(no subject)

Aug 27, 2005 14:11

"Again, he puts the keys down on a shelf, but this time, absorbed in his search for the book, he forgets to take them with him after the volume is located. Under normal circumstances, this wouldn’t have caused a problem. He would have needed the keys to open the door of the apartment, and once he realized his mistake, he would have gone back to fetch them. But that morning, in the frenzy that followed [his] sudden collapse, the door was left open, … he is distracted enough not to pay attention to what he is doing … so he walks straight into the room, turns on the overhead light and kicks the door shut behind him-thereby locking himself in. [He] has installed a self-locking door, and once a person enters that room, he can’t get out again unless he uses a key to unlock the door from the outside.

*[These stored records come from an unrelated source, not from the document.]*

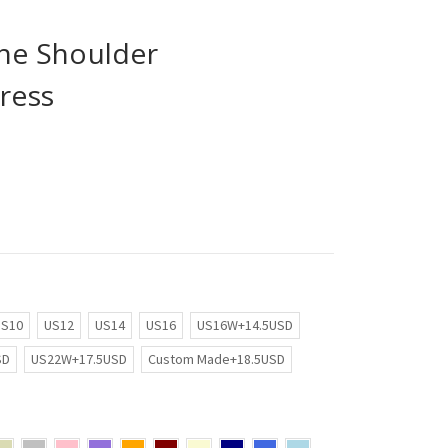
the Shoulder
ress
US10
US12
US14
US16
US16W+14.5USD
SD
US22W+17.5USD
Custom Made+18.5USD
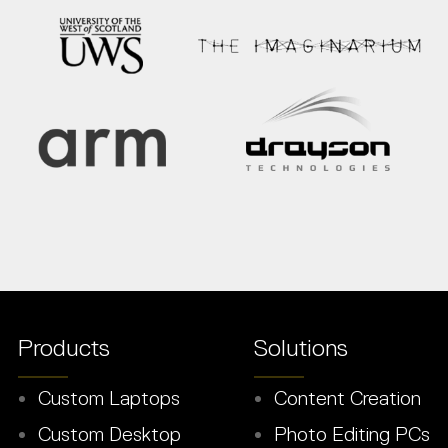
Products
Solutions
Custom Laptops
Content Creation
Custom Desktop
Photo Editing PCs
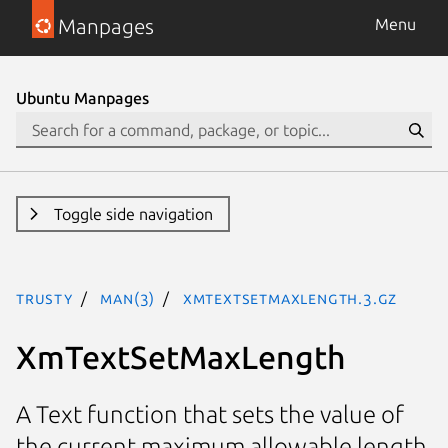
Manpages
Menu
Ubuntu Manpages
Toggle side navigation
trusty
man(3)
XmTextSetMaxLength.3.gz
XmTextSetMaxLength
A Text function that sets the value of
the current maximum allowable length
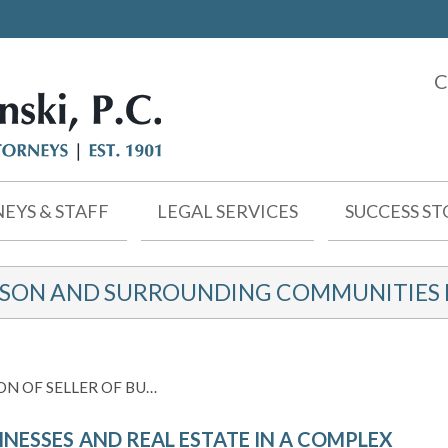
C
EYS & STAFF
LEGAL SERVICES
SUCCESS ST
KSON AND SURROUNDING COMMUNITIES F
N OF SELLER OF BU…
INESSES AND REAL ESTATE IN A COMPLEX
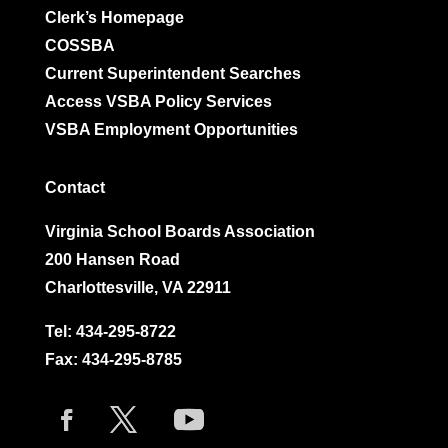
Clerk’s Homepage
COSSBA
Current Superintendent Searches
Access VSBA Policy Services
VSBA Employment Opportunities
Contact
Virginia School Boards Association
200 Hansen Road
Charlottesville, VA 22911
Tel:
434-295-8722
Fax: 434-295-8785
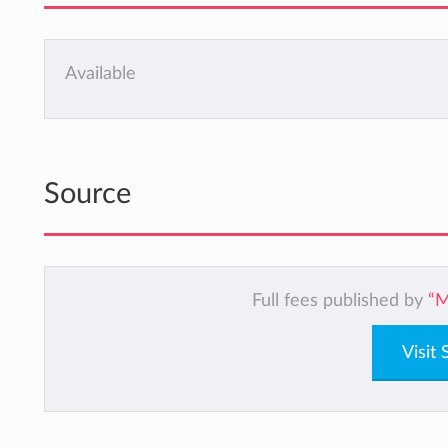
Available
Source
Full fees published by
“M
Visit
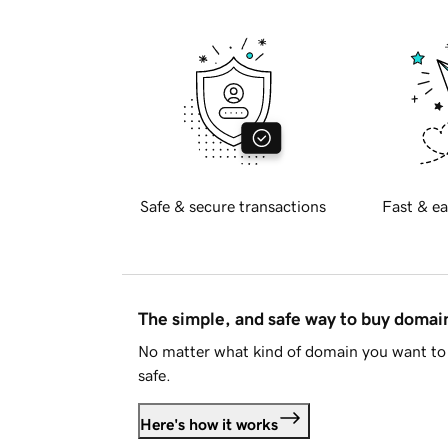
Safe & secure transactions
Fast & ea
The simple, and safe way to buy doma
No matter what kind of domain you want to 
safe.
Here's how it works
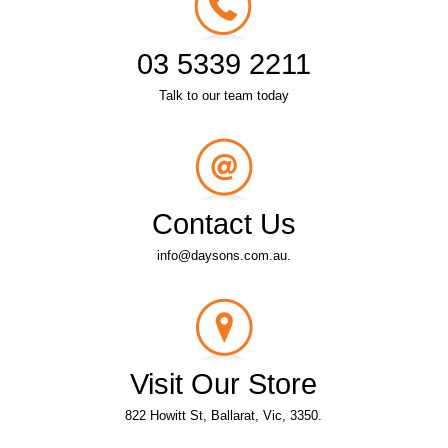
03 5339 2211
Talk to our team today
Contact Us
info@daysons.com.au.
Visit Our Store
822 Howitt St, Ballarat, Vic, 3350.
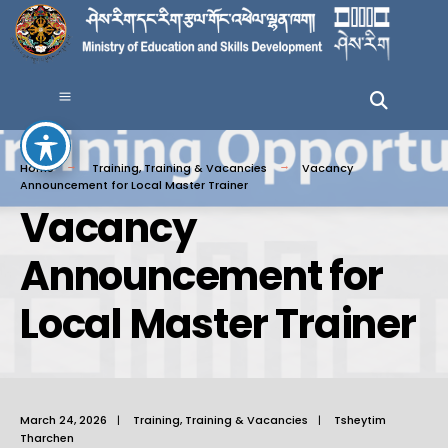
Home
Training
,
Training & Vacancies
Vacancy
Announcement for Local Master Trainer
Vacancy
Announcement for
Local Master Trainer
March 24, 2026
|
Training
,
Training & Vacancies
|
Tsheytim
Tharchen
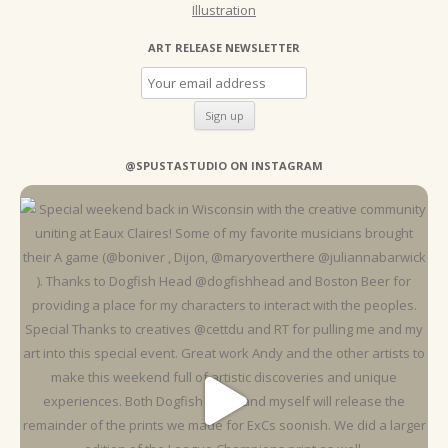
Illustration
ART RELEASE NEWSLETTER
@SPUSTASTUDIO ON INSTAGRAM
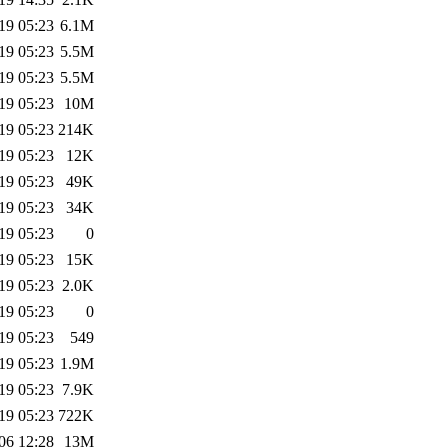
19 05:23
6.1M
19 05:23
5.5M
19 05:23
5.5M
19 05:23
10M
19 05:23
214K
19 05:23
12K
19 05:23
49K
19 05:23
34K
19 05:23
0
19 05:23
15K
19 05:23
2.0K
19 05:23
0
19 05:23
549
19 05:23
1.9M
19 05:23
7.9K
19 05:23
722K
06 12:28
13M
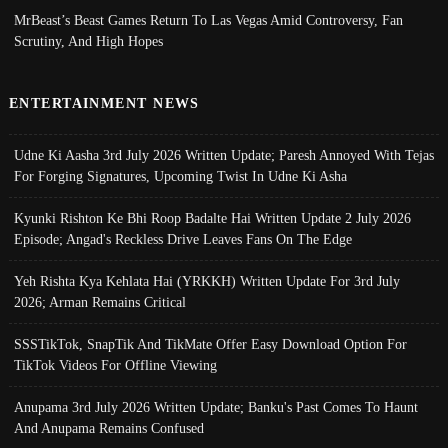
MrBeast’s Beast Games Return To Las Vegas Amid Controversy, Fan
Scrutiny, And High Hopes
ENTERTAINMENT NEWS
Udne Ki Aasha 3rd July 2026 Written Update; Paresh Annoyed With Tejas
For Forging Signatures, Upcoming Twist In Udne Ki Asha
Kyunki Rishton Ke Bhi Roop Badalte Hai Written Update 2 July 2026
Episode; Angad's Reckless Drive Leaves Fans On The Edge
Yeh Rishta Kya Kehlata Hai (YRKKH) Written Update For 3rd July
2026; Arman Remains Critical
SSSTikTok, SnapTik And TikMate Offer Easy Download Option For
TikTok Videos For Offline Viewing
Anupama 3rd July 2026 Written Update; Banku's Past Comes To Haunt
And Anupama Remains Confused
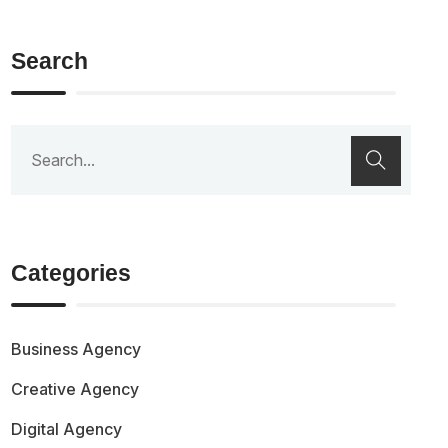
Search
Categories
Business Agency
Creative Agency
Digital Agency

This is a hydrogen-bomb shelter, not an ordinary room, and the double-insulated walls are four feet thick, the concrete floor extends thirty-six inches below him, and even the ceiling, which [he] thinks will be the most vulnerable spot, is constructed of a plaster and cement combination so solid as to be impregnable …

With no other option available to him, [he] settles in to wait out his solitary confinement, hoping to discover enough patience and fortitude to bear up to his absurd predicament.

[After he has been in the room for five days], [d]eliverance is at hand, he tells himself. Ed will be coming any time now, and ten minutes after he thinks that thought, the bulb in the overhead light burns out, and [he] finds himself sitting alone in the darkness.”